--- ACTION ITEM ---
Write out the part of the big-M method thread below between "I've performed the" and "with this problem?", inclusive.

--- PAGE EXCERPT ---

Consider the following linear programming problem:
"Minimize 2x1 + 3x2 subject to the constraints
2x1 + x2 ≥ 4
2x1 - x2 ≥ -1
x1,x2 ≥ 0"
Since there are ≥ signs in both constraints, I want to use the big-M method. The original solution in standard form shows that the auxiliary variable has to be added to the first constraint.
So I've got the problem in standard form for the big-M method as:
"Minimize 2x1 + 3x2 + MA
subject to the constraints
2x1 + x2 - x3 + A ≥ 4
2x1 - x2 - x4 ≥ -1
x1,x2 ≥ 0"
I've performed the method on this, with tableau:
| 1 | 2 | 1 | 0 | 0 | -M | 0
|0 | 2 | 1 |-1 | 0 | 1 | 4
|0 | 2 |-1 | 0 |-1 | 0 |-1
(Row 0 at the top is the objective function)
But this gives a tableau with a negative and a zero in the entering column after two iterations, implying that the feasible region is unbounded and I can perform no more iterations despite the objective row not being optimal.
I can see from drawing the constraints that the optimal solution is at 4, so this cannot be the correct conclusion. What have I done wrong? Or is the method impossible with this problem?
You do not have the right objective function. It is described here, how the objective function has to be created.

--- INFORMATION SHOWN ---
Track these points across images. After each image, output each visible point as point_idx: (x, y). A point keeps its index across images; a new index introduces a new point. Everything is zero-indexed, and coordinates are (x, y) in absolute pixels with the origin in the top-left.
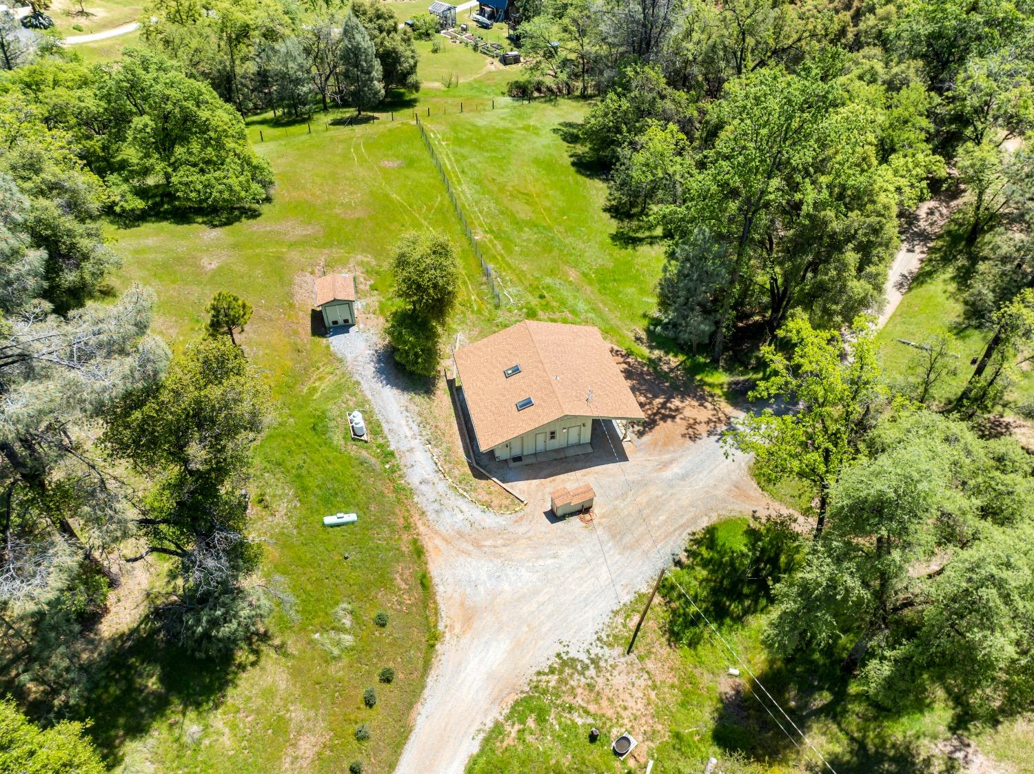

--- ANSWER TO THE EXERCISE ---
I've performed the method on this, with tableau:
| 1 | 2 | 1 | 0 | 0 | -M | 0
|0 | 2 | 1 |-1 | 0 | 1 | 4
|0 | 2 |-1 | 0 |-1 | 0 |-1
(Row 0 at the top is the objective function)
But this gives a tableau with a negative and a zero in the entering column after two iterations, implying that the feasible region is unbounded and I can perform no more iterations despite the objective row not being optimal.
I can see from drawing the constraints that the optimal solution is at 4, so this cannot be the correct conclusion. What have I done wrong? Or is the method impossible with this problem?